Still, the 18th Assembly is positioned to spend the next four years hell-bent on building roads that have been on the books since before Sputnik went into orbit, with business cases that could be just as old. The Northern mining industry spent the territorial election campaign reminding the GNWT that it was most to blame for exploration spending petering out in the NWT while it steadily increased in the Yukon and Nunavut. Now they are thrilled Premier Bob McLeod has decided to keep the Industry, Tourism and Investment portfolio, going so far as to anoint him “minister of mines” at a recent conference in Vancouver. There, the premier met with a dozen or more companies already operating in the NWT, saying his focus is supporting what we already have.
This is hardly a recipe for disaster; it is a fact hard as bedrock that we would be cutting off our nose to spite our face to argue we should turn our backs on mining. It accounts for more than 25 cents of every dollar of GDP created in the NWT, which is to say there would not be much of a modern economy in the NWT without it. The recent Snap Lake mine closure notwithstanding, thousands of Northerners proudly go to work every day in the dank and dust of the mines and thousands more drive along the road network ultimately inspired by them.
Moreover, the GNWT may even be in a position to not have to choose between road priorities: the classic debate between expanding the all-weather road network to connect existing mines in the Slave Geological Province (SGP) northeast of Yellowknife or building the Mackenzie Highway from Wrigley to Tuktoyaktuk. The former could extend the life of existing mines and entice companies like Kennady Diamonds, which has been kicking the tires there for more than a decade, to build new ones. The latter would connect communities, lower the cost of living for individuals and could lead to the flowering of a more diversified economy built on a base of regional small-scale entrepreneurship.

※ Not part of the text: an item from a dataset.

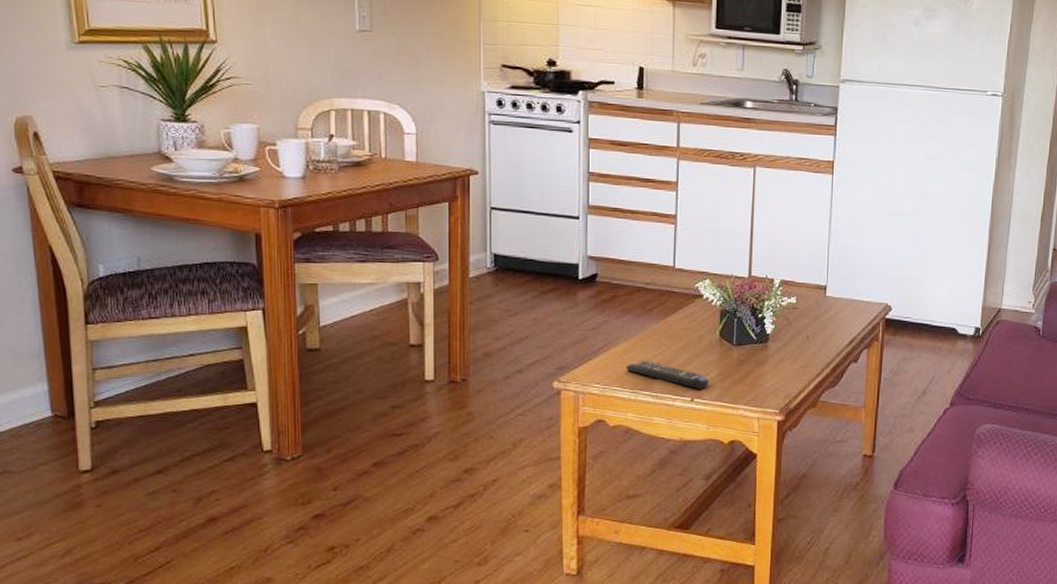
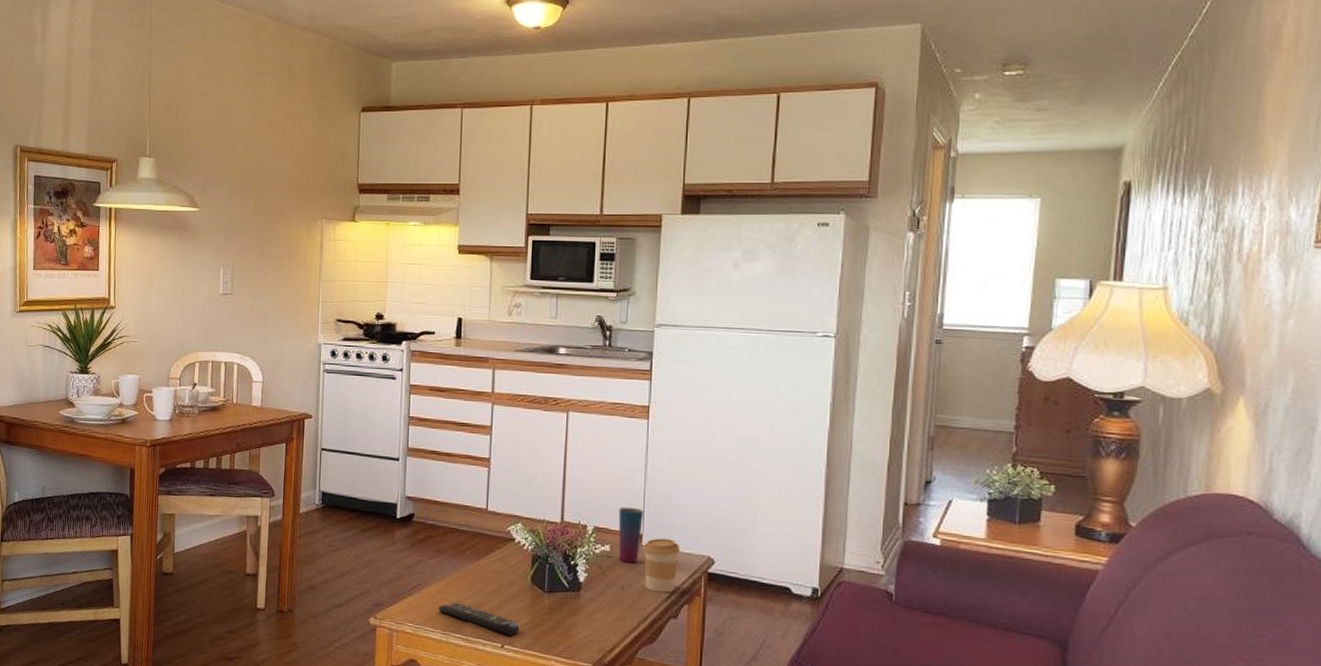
cup: none [804,260,827,313] -> present [618,506,643,563]
coffee cup: none [827,289,861,339] -> present [643,538,681,593]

With Justin Trudeau’s Liberals building anticipation toward their first budget, promised to be flush with cash for major infrastructure projects across the country, the GNWT may be content to sit back and transform those hundreds of millions of dollars into pavement and paycheques, but they would be well-advised to use this downturn in the commodities market to get creative instead. A road into the SGP may not be a “bridge to nowhere” but the questions posed ostensibly by the Sahtu economic development report commissioned by Alternatives North and released in January ask just that: at this fork in the road, the people of the NWT need to think about what kind of economy they want to see here for the next seven generations.
One of the authors, a consultant from a company based in Edmonton and Victoria, found it “surprising” the premier was still so bullish about resource extraction in the face of such a bear commodities market and, frankly, a post-COP21 world where 195 countries in Paris agreed to get more aggressive on climate change.

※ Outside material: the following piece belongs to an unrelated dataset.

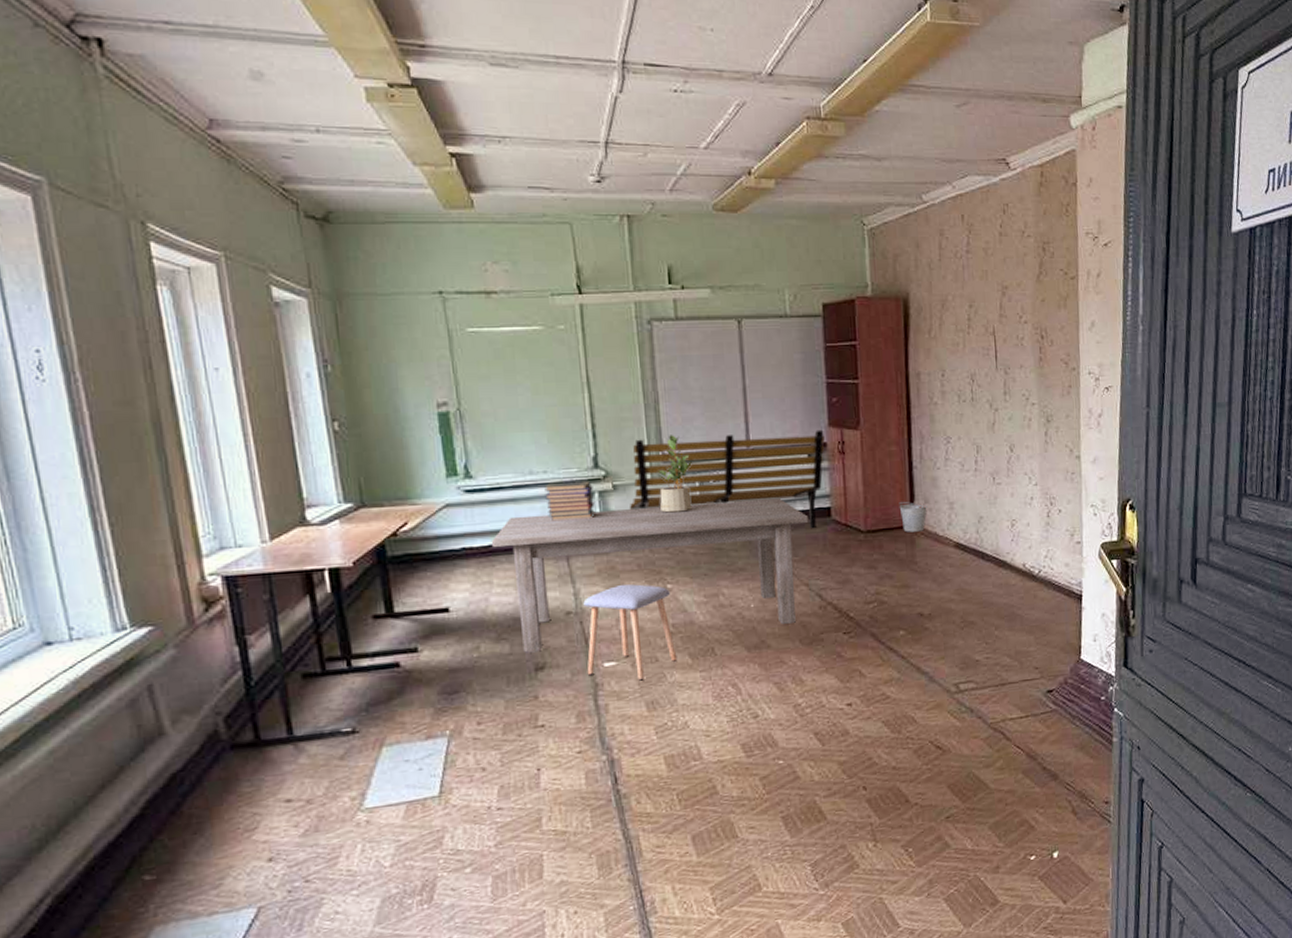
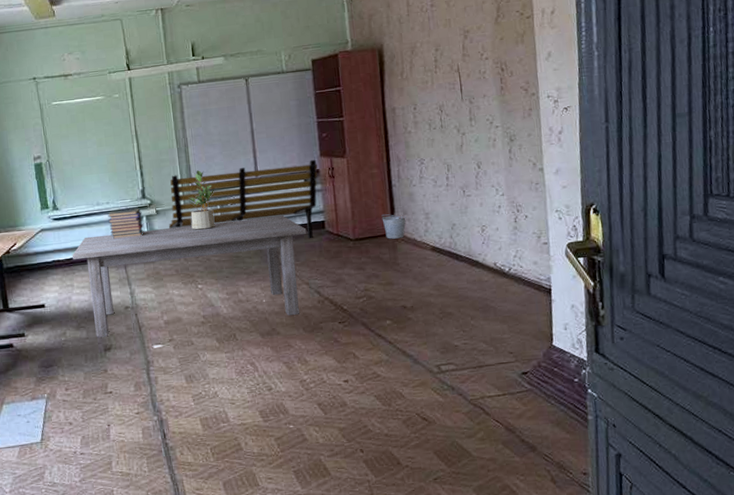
stool: present [583,584,678,681] -> none [137,285,208,360]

Presumably this would mean steering away from sizable investments designed primarily to make it cheaper for private companies to get resources like oil out of the ground when climate science argues they need to stay put if we have any hope of meeting new targets to limit global warming.
One road, the other, or both? Energy charrettes were held in 2012 and 2014 and no focused solutions emerged from them. Perhaps it is time for a Northern summit on infrastructure.